▼▼▼

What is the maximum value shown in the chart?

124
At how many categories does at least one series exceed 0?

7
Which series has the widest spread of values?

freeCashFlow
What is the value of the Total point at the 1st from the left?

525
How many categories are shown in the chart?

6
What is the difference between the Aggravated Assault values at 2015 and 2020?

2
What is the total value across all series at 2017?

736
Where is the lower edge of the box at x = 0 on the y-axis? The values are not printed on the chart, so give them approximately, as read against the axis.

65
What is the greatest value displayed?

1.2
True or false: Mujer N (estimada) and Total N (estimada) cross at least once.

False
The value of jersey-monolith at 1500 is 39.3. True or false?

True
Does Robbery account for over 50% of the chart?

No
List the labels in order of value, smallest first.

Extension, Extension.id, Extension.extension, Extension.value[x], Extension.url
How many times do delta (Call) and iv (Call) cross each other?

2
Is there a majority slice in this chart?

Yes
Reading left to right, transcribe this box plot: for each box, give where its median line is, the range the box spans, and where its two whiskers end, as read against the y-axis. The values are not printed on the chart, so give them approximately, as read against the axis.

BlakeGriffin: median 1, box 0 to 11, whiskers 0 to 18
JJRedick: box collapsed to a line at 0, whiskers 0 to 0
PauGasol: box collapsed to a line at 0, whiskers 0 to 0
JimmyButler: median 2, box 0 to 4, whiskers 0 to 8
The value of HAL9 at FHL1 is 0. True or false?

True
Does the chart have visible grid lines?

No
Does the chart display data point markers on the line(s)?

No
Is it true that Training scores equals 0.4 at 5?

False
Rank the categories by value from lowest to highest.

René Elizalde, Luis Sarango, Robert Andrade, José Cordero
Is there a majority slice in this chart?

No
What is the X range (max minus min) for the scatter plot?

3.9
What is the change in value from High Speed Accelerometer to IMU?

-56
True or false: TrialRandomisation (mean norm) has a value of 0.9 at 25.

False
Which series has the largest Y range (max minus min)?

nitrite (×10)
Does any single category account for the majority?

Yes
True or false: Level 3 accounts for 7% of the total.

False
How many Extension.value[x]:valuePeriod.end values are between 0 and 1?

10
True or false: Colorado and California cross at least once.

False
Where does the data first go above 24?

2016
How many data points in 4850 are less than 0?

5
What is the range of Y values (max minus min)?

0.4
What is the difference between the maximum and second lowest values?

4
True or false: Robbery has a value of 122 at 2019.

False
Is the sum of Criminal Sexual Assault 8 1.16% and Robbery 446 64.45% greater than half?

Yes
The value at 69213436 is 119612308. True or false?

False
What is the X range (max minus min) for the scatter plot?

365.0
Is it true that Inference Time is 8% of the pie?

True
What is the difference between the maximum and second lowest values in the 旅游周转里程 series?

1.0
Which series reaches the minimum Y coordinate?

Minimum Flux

▲▲▲

→ Brief: Extract every line of the material above and reproduce each one verbatim, from the first line through the last.

→ Completed exercise:
What is the maximum value shown in the chart?

124
At how many categories does at least one series exceed 0?

7
Which series has the widest spread of values?

freeCashFlow
What is the value of the Total point at the 1st from the left?

525
How many categories are shown in the chart?

6
What is the difference between the Aggravated Assault values at 2015 and 2020?

2
What is the total value across all series at 2017?

736
Where is the lower edge of the box at x = 0 on the y-axis? The values are not printed on the chart, so give them approximately, as read against the axis.

65
What is the greatest value displayed?

1.2
True or false: Mujer N (estimada) and Total N (estimada) cross at least once.

False
The value of jersey-monolith at 1500 is 39.3. True or false?

True
Does Robbery account for over 50% of the chart?

No
List the labels in order of value, smallest first.

Extension, Extension.id, Extension.extension, Extension.value[x], Extension.url
How many times do delta (Call) and iv (Call) cross each other?

2
Is there a majority slice in this chart?

Yes
Reading left to right, transcribe this box plot: for each box, give where its median line is, the range the box spans, and where its two whiskers end, as read against the y-axis. The values are not printed on the chart, so give them approximately, as read against the axis.

BlakeGriffin: median 1, box 0 to 11, whiskers 0 to 18
JJRedick: box collapsed to a line at 0, whiskers 0 to 0
PauGasol: box collapsed to a line at 0, whiskers 0 to 0
JimmyButler: median 2, box 0 to 4, whiskers 0 to 8
The value of HAL9 at FHL1 is 0. True or false?

True
Does the chart have visible grid lines?

No
Does the chart display data point markers on the line(s)?

No
Is it true that Training scores equals 0.4 at 5?

False
Rank the categories by value from lowest to highest.

René Elizalde, Luis Sarango, Robert Andrade, José Cordero
Is there a majority slice in this chart?

No
What is the X range (max minus min) for the scatter plot?

3.9
What is the change in value from High Speed Accelerometer to IMU?

-56
True or false: TrialRandomisation (mean norm) has a value of 0.9 at 25.

False
Which series has the largest Y range (max minus min)?

nitrite (×10)
Does any single category account for the majority?

Yes
True or false: Level 3 accounts for 7% of the total.

False
How many Extension.value[x]:valuePeriod.end values are between 0 and 1?

10
True or false: Colorado and California cross at least once.

False
Where does the data first go above 24?

2016
How many data points in 4850 are less than 0?

5
What is the range of Y values (max minus min)?

0.4
What is the difference between the maximum and second lowest values?

4
True or false: Robbery has a value of 122 at 2019.

False
Is the sum of Criminal Sexual Assault 8 1.16% and Robbery 446 64.45% greater than half?

Yes
The value at 69213436 is 119612308. True or false?

False
What is the X range (max minus min) for the scatter plot?

365.0
Is it true that Inference Time is 8% of the pie?

True
What is the difference between the maximum and second lowest values in the 旅游周转里程 series?

1.0
Which series reaches the minimum Y coordinate?

Minimum Flux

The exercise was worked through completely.